An school of ‘piranha’ D2C startups are now taking small, but not inconsequential bites out of the toes of the traditional global CPG brands. They’ve had a meteoric rise in popularity and attract a lot of attention from the media. At the moment, many are small fries in vast markets. But being nibbled to death by a multitude of little piranhas is the biggest concern for the big CPG brands. Piranhas are quick and agile, while big CPG brands are slow and ponderous. But that’s starting to change.

Established CPG brands are finally figuring out what they can learn, exploit, and foster when it comes to D2C. When big corporations are acquiring D2C startups en masse, you know the market is changing. They’re incubating, nurturing, and testing D2C brands now.
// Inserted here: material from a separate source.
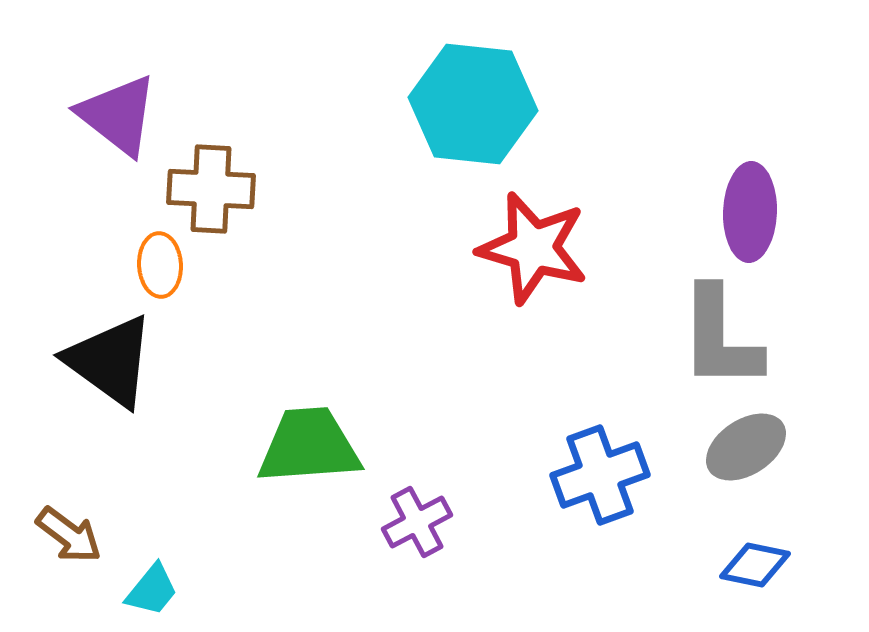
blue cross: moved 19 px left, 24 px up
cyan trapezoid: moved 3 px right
The savvy CPG giant will take the rule book from agile D2C digital natives and use it to change mindset, and rethink its portfolio of consumer goods. It will realize that it can breathe life into smaller, niche brands using a D2C digital-first mentality. It can approach the market in different ways, listening to millennial trends and quick shifts in 21st-century markets.

Where D2C Works

If Airbnb and Uber are the poster-child disruptors of the travel sector, then Dollar Shave Club and Beauty Pie are attempting a similar heist in CPG. They epitomize the rapid evolution in digital commerce and consumption. And D2C is proving fruitful in a great variety of lines within CPG.
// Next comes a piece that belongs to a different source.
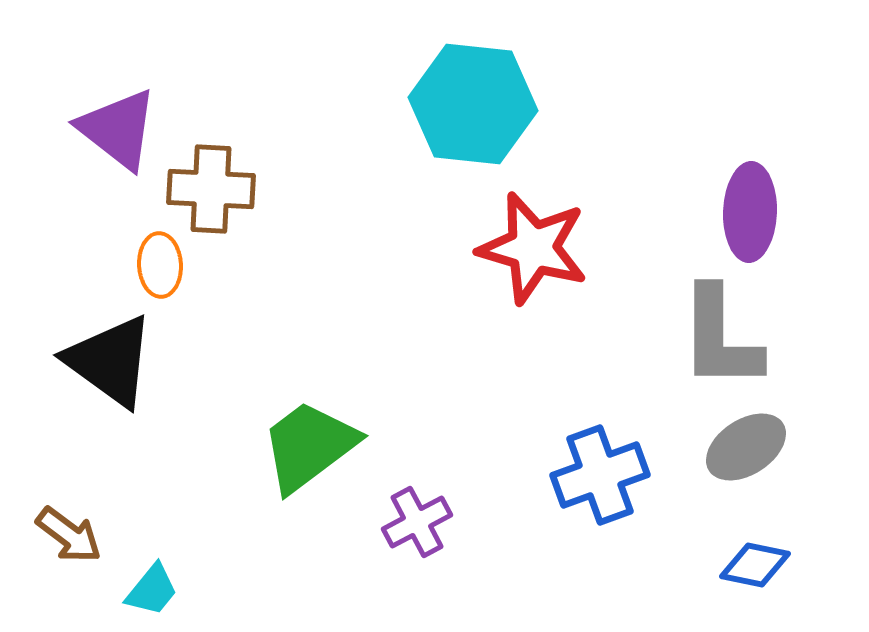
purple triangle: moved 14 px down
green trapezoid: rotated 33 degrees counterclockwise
In fact, 87% of retail brands in the U.K. and the U.S. have said they plan to launch a D2C channel at some point in the future, while 23% said they will do so within the next 12 months, according to research by Brightpearl. And SAP found that 90% of consumers would rather buy directly from a brand.

Key CPG sectors where D2Cs are making inroads include:

  • Non-alcoholic beverages
  • Beer, spirits, and wine
  • Fast fashion
  • Cosmetics
  • Meal kits
  • Men’s grooming and toiletries
  • Cleaning products
  • Women’s toiletries
  • Healthcare

The Role Of Social

D2C works because of the power of the Internet. Instagram, Twitter, Google, and Facebook enable any brand to reach customers at incredible scale, for a relatively low cost. Take Rothy’s or Glossier, two big names in D2C. They were born on social media, and are savvy operators in this space.
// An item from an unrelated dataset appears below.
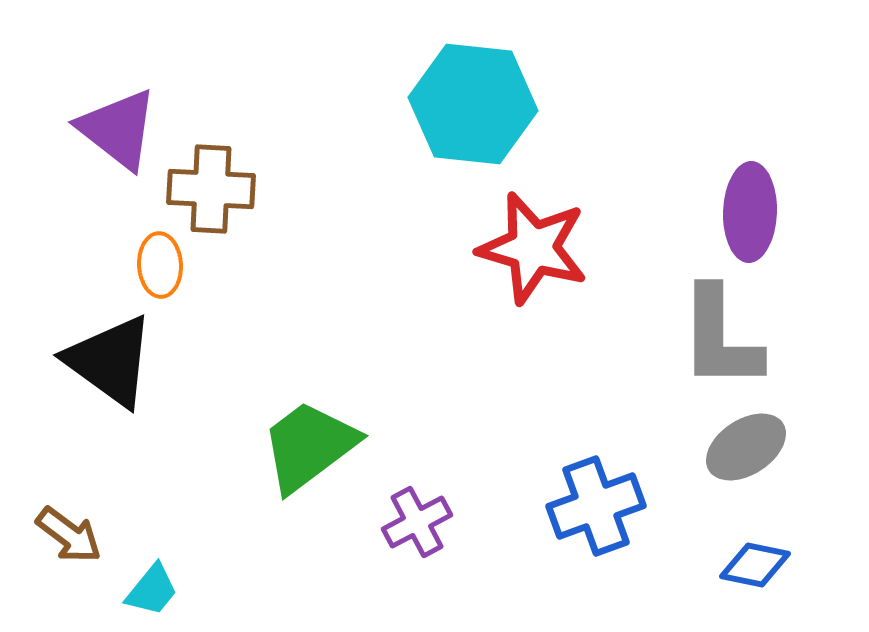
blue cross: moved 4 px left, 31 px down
Most customers learn about a D2C brand on social media, and many of these millennial-driven companies are more advanced in terms of their digital and social strategies. They are hot on the power and strength of social and influencer campaigns. They target the younger generation of digital natives. They speak their language and the customer listens.

This represents a group which would have been the future demographic target of traditional CPG brands. Yet they are very much the here and now, and are tuning into something different from traditional marketing methods. Social media now allows the smallest D2C minnow to have the reach of a global firm, without the overheads.